Examining Whom the Low-Income Housing Tax Credit Program Serves
In this column, Michael Hollar, senior economist in the Economic Development and Public Finance Division of HUD's Office of Policy Development and Research, discusses the report, “Understanding Whom the LIHTC Serves: Data on tenants in LIHTC units as of December 31st, 2015.”
What was the impetus for filing this report, and what kinds of data does it collect?
The impetus for the report was the Housing and Economic Recovery Act of 2008 (HERA), which requires HUD to collect data on tenants of properties financed by the low-income housing tax credit (LIHTC) from the state housing finance agencies, and to release the data annually. This report is how HUD satisfies the requirement to publicly release the information. The data that we collect for this report focus specifically on characteristics of tenants in LIHTC-financed units, such as their race, ethnicity, age, household composition, household income, and rental payments.
What need do these HERA reports meet that hadn't been satisfied previously?
Prior to HERA, the LIHTC program, which is administered separately by each of the states, did not have a single source of information on tenants assisted by the LIHTC. Although some states released information prior to HERA, any state reporting was not uniform across states. The HERA reports help us to understand who is assisted by the LIHTC nationally, as well as in each state.
How do the reports assist researchers and policymakers?

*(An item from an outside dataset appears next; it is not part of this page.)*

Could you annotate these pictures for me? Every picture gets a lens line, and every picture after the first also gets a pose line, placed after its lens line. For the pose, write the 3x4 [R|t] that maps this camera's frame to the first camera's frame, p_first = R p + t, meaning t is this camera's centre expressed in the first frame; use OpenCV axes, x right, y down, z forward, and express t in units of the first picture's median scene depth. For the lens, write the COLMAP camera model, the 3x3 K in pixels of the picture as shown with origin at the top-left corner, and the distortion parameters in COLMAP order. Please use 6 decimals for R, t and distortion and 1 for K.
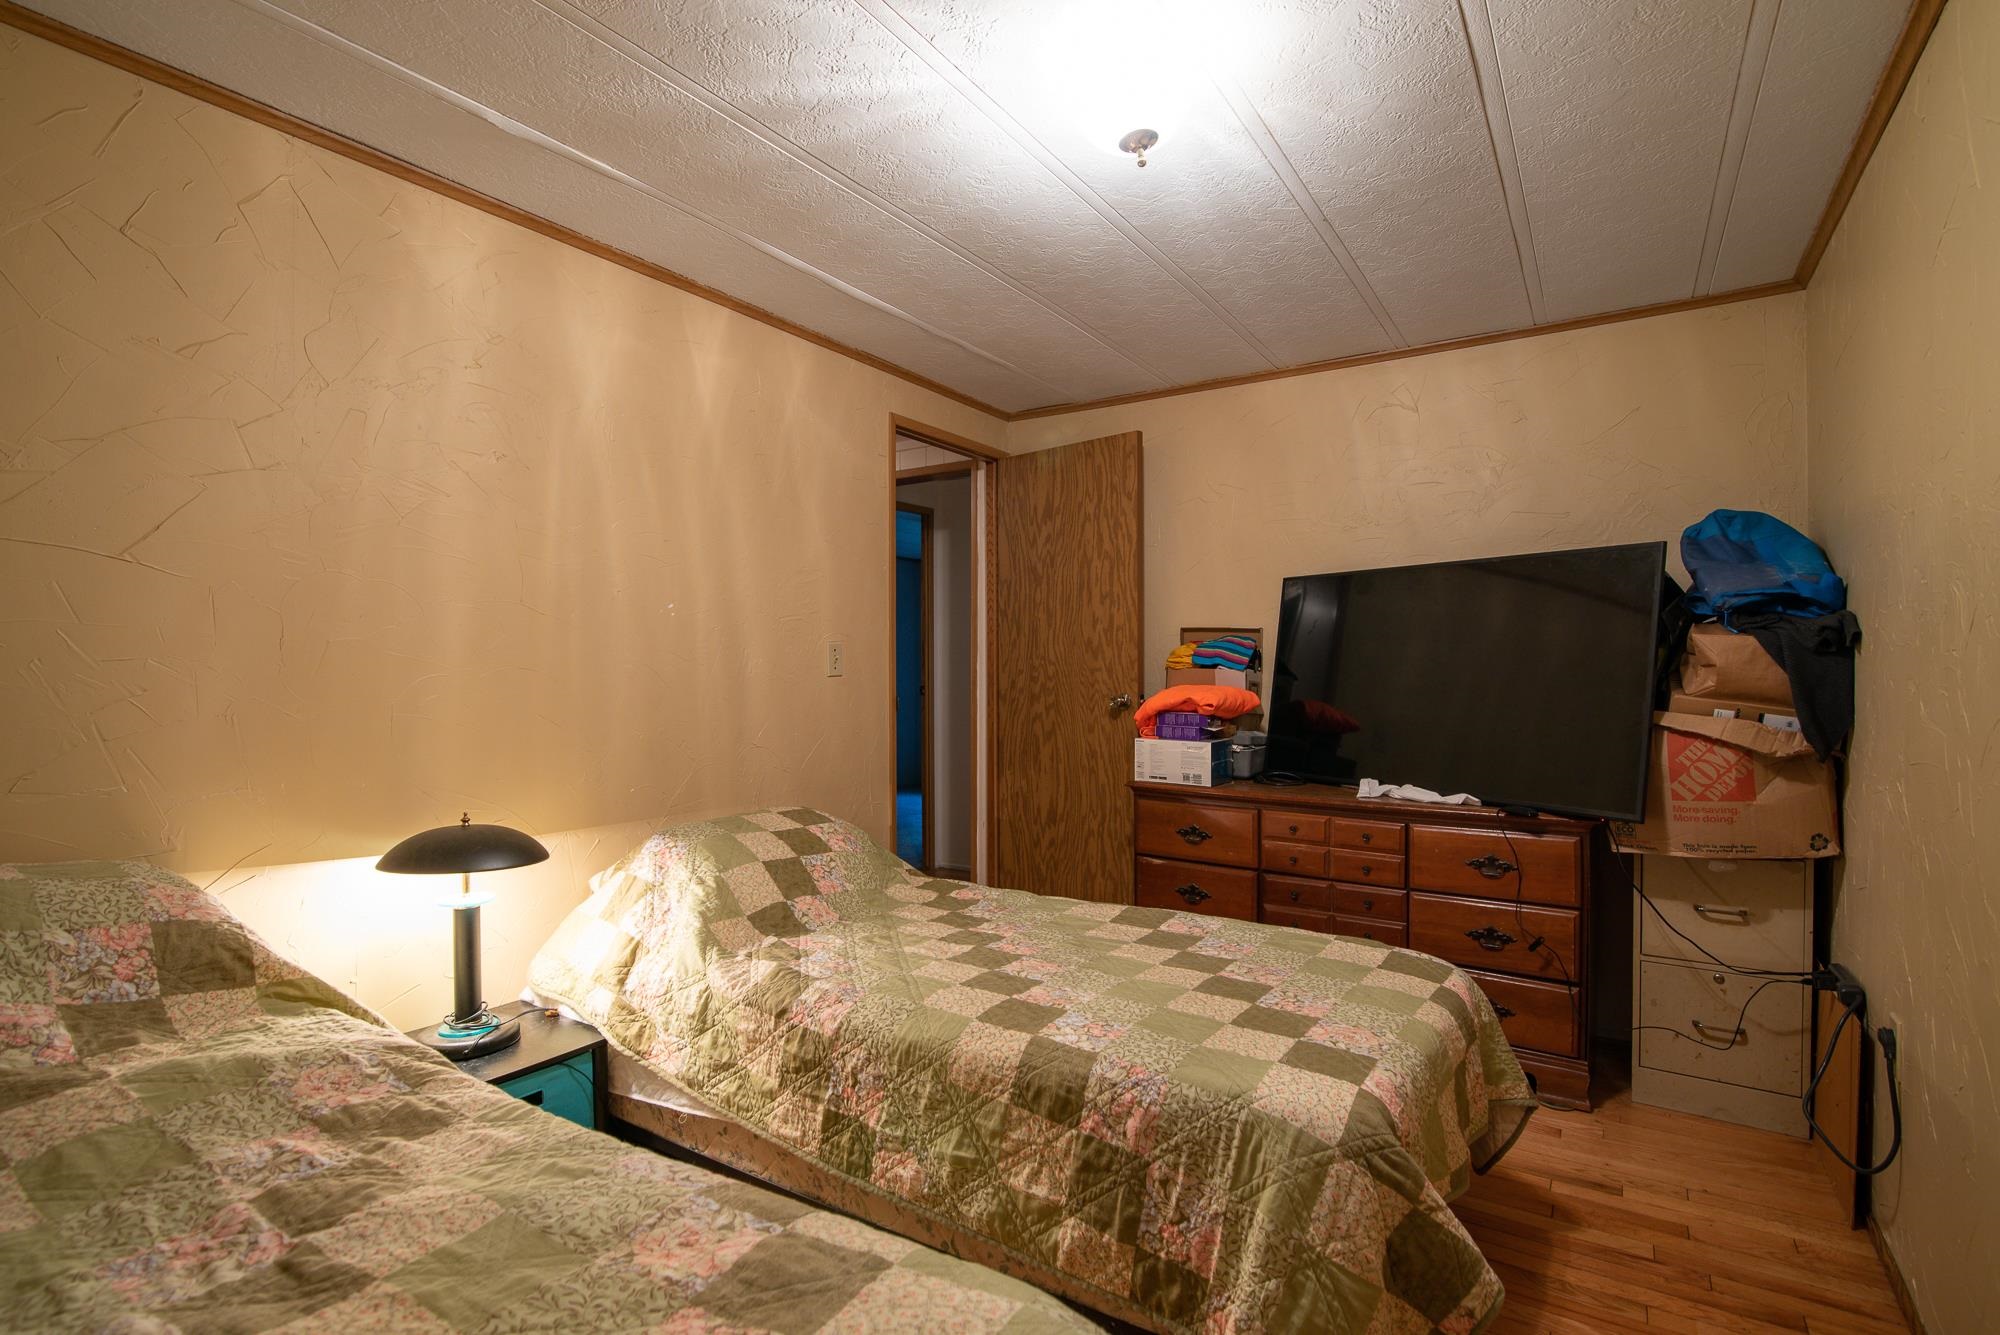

The research provides a better understanding of the families assisted by the LIHTC program, especially in terms of their income. We know that the LIHTC program has income limits for tenants that differ from some of HUD's housing assistance programs. However, before the HERA reporting, we didn't know the extent to which household income of LIHTC tenants differ from household’s participating in HUD’s programs.
What is the most significant limitation of the data?
The most significant limitation is that we don't know exactly how complete the data are. As I mentioned, the LIHTC program is administered by different housing finance agencies in each state, and while these agencies report the number of LIHTC properties to the Internal Revenue Service (IRS), the IRS isn't allowed to release that information for taxpayer privacy reasons. So we don't have a complete accounting of the total active stock of LIHTC units and properties.
How has the data collection improved since the inaugural HERA report was released?
We know that the data are more complete now than they were in the first couple of years of the data collection. It took a few years for the state housing agencies to update the computer systems through which they receive the tenant information from the LIHTC properties. In order to fully comply with the mandate, the housing finance agencies had to collect and report more information, both in terms of number of units that are reported and also the breadth of tenant information. For example, many housing finance agencies weren't collecting data on the race or disability status of tenants. To help them collect and store this required information, the housing finance agencies’ tenant income certification forms as well as their compliance computer systems had to be amended. Thus, even though we still don't know if 100 percent of units and properties are reported to us, we do know that the data submitted has become more complete over time.